- **WORK TO BE COMPLETED**: Rewrite the lines below as a numbered list, omitting any blank lines.

## BEGIN RECORDS PROVIDED

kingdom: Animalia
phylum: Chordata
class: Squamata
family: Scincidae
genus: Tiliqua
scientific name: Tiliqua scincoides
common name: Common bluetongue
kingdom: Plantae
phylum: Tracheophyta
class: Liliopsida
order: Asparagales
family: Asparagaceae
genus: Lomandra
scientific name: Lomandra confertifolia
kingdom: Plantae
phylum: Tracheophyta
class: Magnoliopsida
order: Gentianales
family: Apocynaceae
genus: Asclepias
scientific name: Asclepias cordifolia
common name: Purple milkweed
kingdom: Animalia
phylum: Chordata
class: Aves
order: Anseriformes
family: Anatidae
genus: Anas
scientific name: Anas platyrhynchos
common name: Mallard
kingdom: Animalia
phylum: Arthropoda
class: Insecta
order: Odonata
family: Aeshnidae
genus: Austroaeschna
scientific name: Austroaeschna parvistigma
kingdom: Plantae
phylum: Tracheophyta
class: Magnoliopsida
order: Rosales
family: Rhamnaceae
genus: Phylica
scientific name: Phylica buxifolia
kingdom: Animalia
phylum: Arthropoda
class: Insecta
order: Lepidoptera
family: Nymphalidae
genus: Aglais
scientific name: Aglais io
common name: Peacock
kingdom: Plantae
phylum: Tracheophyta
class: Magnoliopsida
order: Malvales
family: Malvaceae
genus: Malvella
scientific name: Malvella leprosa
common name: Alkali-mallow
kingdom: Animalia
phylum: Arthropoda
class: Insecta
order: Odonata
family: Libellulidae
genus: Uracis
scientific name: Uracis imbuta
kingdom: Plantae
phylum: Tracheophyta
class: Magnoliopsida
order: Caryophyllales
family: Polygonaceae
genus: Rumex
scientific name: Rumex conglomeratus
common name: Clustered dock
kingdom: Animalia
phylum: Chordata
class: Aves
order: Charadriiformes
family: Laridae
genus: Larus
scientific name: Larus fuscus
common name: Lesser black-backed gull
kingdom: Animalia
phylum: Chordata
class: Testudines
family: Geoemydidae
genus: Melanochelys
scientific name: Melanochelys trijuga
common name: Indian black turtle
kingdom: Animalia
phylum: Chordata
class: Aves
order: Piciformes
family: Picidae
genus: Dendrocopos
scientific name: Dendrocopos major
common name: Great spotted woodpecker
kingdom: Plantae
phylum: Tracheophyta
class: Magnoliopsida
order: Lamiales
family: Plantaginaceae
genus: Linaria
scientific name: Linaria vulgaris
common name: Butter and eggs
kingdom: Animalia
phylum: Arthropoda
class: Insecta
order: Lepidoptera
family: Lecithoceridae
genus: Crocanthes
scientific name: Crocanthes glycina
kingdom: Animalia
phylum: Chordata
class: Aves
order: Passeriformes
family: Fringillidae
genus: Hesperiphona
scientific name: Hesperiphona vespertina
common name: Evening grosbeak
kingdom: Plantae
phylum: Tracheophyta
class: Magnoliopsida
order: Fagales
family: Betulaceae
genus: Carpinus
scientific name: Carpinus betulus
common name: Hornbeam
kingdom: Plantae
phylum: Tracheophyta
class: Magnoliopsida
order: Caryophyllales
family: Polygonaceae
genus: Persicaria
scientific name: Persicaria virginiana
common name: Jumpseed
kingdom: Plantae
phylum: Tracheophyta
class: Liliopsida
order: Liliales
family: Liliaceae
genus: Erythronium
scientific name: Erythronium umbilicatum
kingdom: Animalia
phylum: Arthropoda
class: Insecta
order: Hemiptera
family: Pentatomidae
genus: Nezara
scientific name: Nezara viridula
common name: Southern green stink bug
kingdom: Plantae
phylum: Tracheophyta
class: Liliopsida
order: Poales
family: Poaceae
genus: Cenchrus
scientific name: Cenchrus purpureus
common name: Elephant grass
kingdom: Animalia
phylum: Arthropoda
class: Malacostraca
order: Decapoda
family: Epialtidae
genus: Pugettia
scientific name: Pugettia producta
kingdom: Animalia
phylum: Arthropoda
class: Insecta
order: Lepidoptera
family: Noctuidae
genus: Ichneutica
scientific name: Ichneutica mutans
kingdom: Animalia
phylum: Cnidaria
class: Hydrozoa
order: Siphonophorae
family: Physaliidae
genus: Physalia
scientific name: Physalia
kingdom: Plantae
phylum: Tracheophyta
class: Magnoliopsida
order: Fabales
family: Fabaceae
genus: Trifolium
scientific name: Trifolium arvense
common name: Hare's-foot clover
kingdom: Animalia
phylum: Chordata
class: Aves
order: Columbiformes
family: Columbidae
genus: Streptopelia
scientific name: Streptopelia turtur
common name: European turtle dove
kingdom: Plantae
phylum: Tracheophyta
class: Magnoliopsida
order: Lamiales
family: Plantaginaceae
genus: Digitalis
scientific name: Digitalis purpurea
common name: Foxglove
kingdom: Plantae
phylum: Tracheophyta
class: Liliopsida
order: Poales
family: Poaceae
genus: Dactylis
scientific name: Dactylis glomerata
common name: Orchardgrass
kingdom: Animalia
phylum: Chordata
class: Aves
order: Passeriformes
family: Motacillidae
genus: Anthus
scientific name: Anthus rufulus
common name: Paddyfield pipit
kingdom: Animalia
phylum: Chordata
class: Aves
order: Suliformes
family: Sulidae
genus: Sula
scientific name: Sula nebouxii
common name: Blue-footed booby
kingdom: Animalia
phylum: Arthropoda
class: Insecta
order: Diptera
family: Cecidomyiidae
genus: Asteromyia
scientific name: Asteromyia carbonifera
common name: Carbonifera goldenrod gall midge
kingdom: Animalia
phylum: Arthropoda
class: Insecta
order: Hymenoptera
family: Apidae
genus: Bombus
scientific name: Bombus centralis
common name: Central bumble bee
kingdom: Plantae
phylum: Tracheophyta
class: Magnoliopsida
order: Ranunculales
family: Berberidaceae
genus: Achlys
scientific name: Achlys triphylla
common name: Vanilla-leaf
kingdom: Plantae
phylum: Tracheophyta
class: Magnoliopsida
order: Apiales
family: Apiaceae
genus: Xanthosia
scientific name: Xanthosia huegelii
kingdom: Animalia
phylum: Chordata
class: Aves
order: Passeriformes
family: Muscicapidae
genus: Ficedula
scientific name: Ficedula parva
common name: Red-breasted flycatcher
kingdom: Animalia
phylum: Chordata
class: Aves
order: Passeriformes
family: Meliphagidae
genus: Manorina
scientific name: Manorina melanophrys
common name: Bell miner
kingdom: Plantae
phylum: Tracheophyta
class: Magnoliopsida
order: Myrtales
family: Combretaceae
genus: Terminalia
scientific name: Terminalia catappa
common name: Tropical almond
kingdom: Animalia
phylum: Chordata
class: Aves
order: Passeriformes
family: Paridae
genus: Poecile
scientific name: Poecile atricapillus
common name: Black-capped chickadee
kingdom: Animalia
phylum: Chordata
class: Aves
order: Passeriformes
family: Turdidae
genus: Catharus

## END RECORDS PROVIDED

- **EXERCISE ANSWER**:
1. kingdom: Animalia
2. phylum: Chordata
3. class: Squamata
4. family: Scincidae
5. genus: Tiliqua
6. scientific name: Tiliqua scincoides
7. common name: Common bluetongue
8. kingdom: Plantae
9. phylum: Tracheophyta
10. class: Liliopsida
11. order: Asparagales
12. family: Asparagaceae
13. genus: Lomandra
14. scientific name: Lomandra confertifolia
15. kingdom: Plantae
16. phylum: Tracheophyta
17. class: Magnoliopsida
18. order: Gentianales
19. family: Apocynaceae
20. genus: Asclepias
21. scientific name: Asclepias cordifolia
22. common name: Purple milkweed
23. kingdom: Animalia
24. phylum: Chordata
25. class: Aves
26. order: Anseriformes
27. family: Anatidae
28. genus: Anas
29. scientific name: Anas platyrhynchos
30. common name: Mallard
31. kingdom: Animalia
32. phylum: Arthropoda
33. class: Insecta
34. order: Odonata
35. family: Aeshnidae
36. genus: Austroaeschna
37. scientific name: Austroaeschna parvistigma
38. kingdom: Plantae
39. phylum: Tracheophyta
40. class: Magnoliopsida
41. order: Rosales
42. family: Rhamnaceae
43. genus: Phylica
44. scientific name: Phylica buxifolia
45. kingdom: Animalia
46. phylum: Arthropoda
47. class: Insecta
48. order: Lepidoptera
49. family: Nymphalidae
50. genus: Aglais
51. scientific name: Aglais io
52. common name: Peacock
53. kingdom: Plantae
54. phylum: Tracheophyta
55. class: Magnoliopsida
56. order: Malvales
57. family: Malvaceae
58. genus: Malvella
59. scientific name: Malvella leprosa
60. common name: Alkali-mallow
61. kingdom: Animalia
62. phylum: Arthropoda
63. class: Insecta
64. order: Odonata
65. family: Libellulidae
66. genus: Uracis
67. scientific name: Uracis imbuta
68. kingdom: Plantae
69. phylum: Tracheophyta
70. class: Magnoliopsida
71. order: Caryophyllales
72. family: Polygonaceae
73. genus: Rumex
74. scientific name: Rumex conglomeratus
75. common name: Clustered dock
76. kingdom: Animalia
77. phylum: Chordata
78. class: Aves
79. order: Charadriiformes
80. family: Laridae
81. genus: Larus
82. scientific name: Larus fuscus
83. common name: Lesser black-backed gull
84. kingdom: Animalia
85. phylum: Chordata
86. class: Testudines
87. family: Geoemydidae
88. genus: Melanochelys
89. scientific name: Melanochelys trijuga
90. common name: Indian black turtle
91. kingdom: Animalia
92. phylum: Chordata
93. class: Aves
94. order: Piciformes
95. family: Picidae
96. genus: Dendrocopos
97. scientific name: Dendrocopos major
98. common name: Great spotted woodpecker
99. kingdom: Plantae
100. phylum: Tracheophyta
101. class: Magnoliopsida
102. order: Lamiales
103. family: Plantaginaceae
104. genus: Linaria
105. scientific name: Linaria vulgaris
106. common name: Butter and eggs
107. kingdom: Animalia
108. phylum: Arthropoda
109. class: Insecta
110. order: Lepidoptera
111. family: Lecithoceridae
112. genus: Crocanthes
113. scientific name: Crocanthes glycina
114. kingdom: Animalia
115. phylum: Chordata
116. class: Aves
117. order: Passeriformes
118. family: Fringillidae
119. genus: Hesperiphona
120. scientific name: Hesperiphona vespertina
121. common name: Evening grosbeak
122. kingdom: Plantae
123. phylum: Tracheophyta
124. class: Magnoliopsida
125. order: Fagales
126. family: Betulaceae
127. genus: Carpinus
128. scientific name: Carpinus betulus
129. common name: Hornbeam
130. kingdom: Plantae
131. phylum: Tracheophyta
132. class: Magnoliopsida
133. order: Caryophyllales
134. family: Polygonaceae
135. genus: Persicaria
136. scientific name: Persicaria virginiana
137. common name: Jumpseed
138. kingdom: Plantae
139. phylum: Tracheophyta
140. class: Liliopsida
141. order: Liliales
142. family: Liliaceae
143. genus: Erythronium
144. scientific name: Erythronium umbilicatum
145. kingdom: Animalia
146. phylum: Arthropoda
147. class: Insecta
148. order: Hemiptera
149. family: Pentatomidae
150. genus: Nezara
151. scientific name: Nezara viridula
152. common name: Southern green stink bug
153. kingdom: Plantae
154. phylum: Tracheophyta
155. class: Liliopsida
156. order: Poales
157. family: Poaceae
158. genus: Cenchrus
159. scientific name: Cenchrus purpureus
160. common name: Elephant grass
161. kingdom: Animalia
162. phylum: Arthropoda
163. class: Malacostraca
164. order: Decapoda
165. family: Epialtidae
166. genus: Pugettia
167. scientific name: Pugettia producta
168. kingdom: Animalia
169. phylum: Arthropoda
170. class: Insecta
171. order: Lepidoptera
172. family: Noctuidae
173. genus: Ichneutica
174. scientific name: Ichneutica mutans
175. kingdom: Animalia
176. phylum: Cnidaria
177. class: Hydrozoa
178. order: Siphonophorae
179. family: Physaliidae
180. genus: Physalia
181. scientific name: Physalia
182. kingdom: Plantae
183. phylum: Tracheophyta
184. class: Magnoliopsida
185. order: Fabales
186. family: Fabaceae
187. genus: Trifolium
188. scientific name: Trifolium arvense
189. common name: Hare's-foot clover
190. kingdom: Animalia
191. phylum: Chordata
192. class: Aves
193. order: Columbiformes
194. family: Columbidae
195. genus: Streptopelia
196. scientific name: Streptopelia turtur
197. common name: European turtle dove
198. kingdom: Plantae
199. phylum: Tracheophyta
200. class: Magnoliopsida
201. order: Lamiales
202. family: Plantaginaceae
203. genus: Digitalis
204. scientific name: Digitalis purpurea
205. common name: Foxglove
206. kingdom: Plantae
207. phylum: Tracheophyta
208. class: Liliopsida
209. order: Poales
210. family: Poaceae
211. genus: Dactylis
212. scientific name: Dactylis glomerata
213. common name: Orchardgrass
214. kingdom: Animalia
215. phylum: Chordata
216. class: Aves
217. order: Passeriformes
218. family: Motacillidae
219. genus: Anthus
220. scientific name: Anthus rufulus
221. common name: Paddyfield pipit
222. kingdom: Animalia
223. phylum: Chordata
224. class: Aves
225. order: Suliformes
226. family: Sulidae
227. genus: Sula
228. scientific name: Sula nebouxii
229. common name: Blue-footed booby
230. kingdom: Animalia
231. phylum: Arthropoda
232. class: Insecta
233. order: Diptera
234. family: Cecidomyiidae
235. genus: Asteromyia
236. scientific name: Asteromyia carbonifera
237. common name: Carbonifera goldenrod gall midge
238. kingdom: Animalia
239. phylum: Arthropoda
240. class: Insecta
241. order: Hymenoptera
242. family: Apidae
243. genus: Bombus
244. scientific name: Bombus centralis
245. common name: Central bumble bee
246. kingdom: Plantae
247. phylum: Tracheophyta
248. class: Magnoliopsida
249. order: Ranunculales
250. family: Berberidaceae
251. genus: Achlys
252. scientific name: Achlys triphylla
253. common name: Vanilla-leaf
254. kingdom: Plantae
255. phylum: Tracheophyta
256. class: Magnoliopsida
257. order: Apiales
258. family: Apiaceae
259. genus: Xanthosia
260. scientific name: Xanthosia huegelii
261. kingdom: Animalia
262. phylum: Chordata
263. class: Aves
264. order: Passeriformes
265. family: Muscicapidae
266. genus: Ficedula
267. scientific name: Ficedula parva
268. common name: Red-breasted flycatcher
269. kingdom: Animalia
270. phylum: Chordata
271. class: Aves
272. order: Passeriformes
273. family: Meliphagidae
274. genus: Manorina
275. scientific name: Manorina melanophrys
276. common name: Bell miner
277. kingdom: Plantae
278. phylum: Tracheophyta
279. class: Magnoliopsida
280. order: Myrtales
281. family: Combretaceae
282. genus: Terminalia
283. scientific name: Terminalia catappa
284. common name: Tropical almond
285. kingdom: Animalia
286. phylum: Chordata
287. class: Aves
288. order: Passeriformes
289. family: Paridae
290. genus: Poecile
291. scientific name: Poecile atricapillus
292. common name: Black-capped chickadee
293. kingdom: Animalia
294. phylum: Chordata
295. class: Aves
296. order: Passeriformes
297. family: Turdidae
298. genus: Catharus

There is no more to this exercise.